Das Zusammenspiel vieler Systeme bedeutet auch: Versagt eines, versagen alle. "Genau das ist das Problem, denn sonst hätte man all das auf dem Prüfstand oder im Workshop erledigt", weiß Tost. Sein Chefdesigner hat längst erkannt, was die Ingenieure sonst noch plagt: "Es ist auch sehr aufwändig, den Ladestatus der Batterie im Griff zu haben und dafür zu sorgen, dass dieser sich innerhalb gewisser Grenzwerte bewegt", erläutert Luca Furbatto. Vettel folgert: "Man muss fahren, und im Moment fahren wir nicht. Das ist natürlich dann die Höchststrafe."


Testfahrten in Jerez

Software unkritisch, Hardware lässt grübeln

Dabei war die Vorbereitung alles andere als überstürzt. Die Verträge mit den Motoren-Neukunden Toro Rosso (Renault), Williams (Mercedes) und Marussia (Ferrari) wurden früh unterzeichnet. "Die Entscheidung wurde im vergangenen Jahr in Monaco getroffen. So hatten wir genug Zeit, um unsere Produktion in Brixworth entsprechend hochzufahren", sagt Mercedes-Mann Andy Cowell. Vettel zeigt sich geduldig und meint, man ließe sich ganz bewusst Zeit, um alles zum Laufen zu bekommen.

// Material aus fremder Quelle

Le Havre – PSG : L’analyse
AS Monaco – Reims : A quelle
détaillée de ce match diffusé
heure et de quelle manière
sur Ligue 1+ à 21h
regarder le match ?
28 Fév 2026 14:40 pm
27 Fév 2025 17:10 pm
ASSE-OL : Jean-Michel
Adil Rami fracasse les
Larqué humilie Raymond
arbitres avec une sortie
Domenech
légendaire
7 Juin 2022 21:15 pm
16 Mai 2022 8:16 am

Und auch Toro-Rosso-Boss Tost sieht die Sache relativ entspannt: "Nein, ich rechne in Melbourne nicht mit einer Farce. Bis Melbourne haben wir noch viel Zeit", betont der Österreicher, macht jedoch eine Einschränkung. Keinen Grund zur Sorge gibt es, sofern es tatsächlich nur Schwierigkeiten mit der Software gibt. "Handelt es sich um Hardware-Probleme, dann ist das eine andere Geschichte", so Tost weiter. Bei seinem Team gibt es darauf keine Hinweise. Aber das ist nur eine von elf Formel-1-Mannschaften.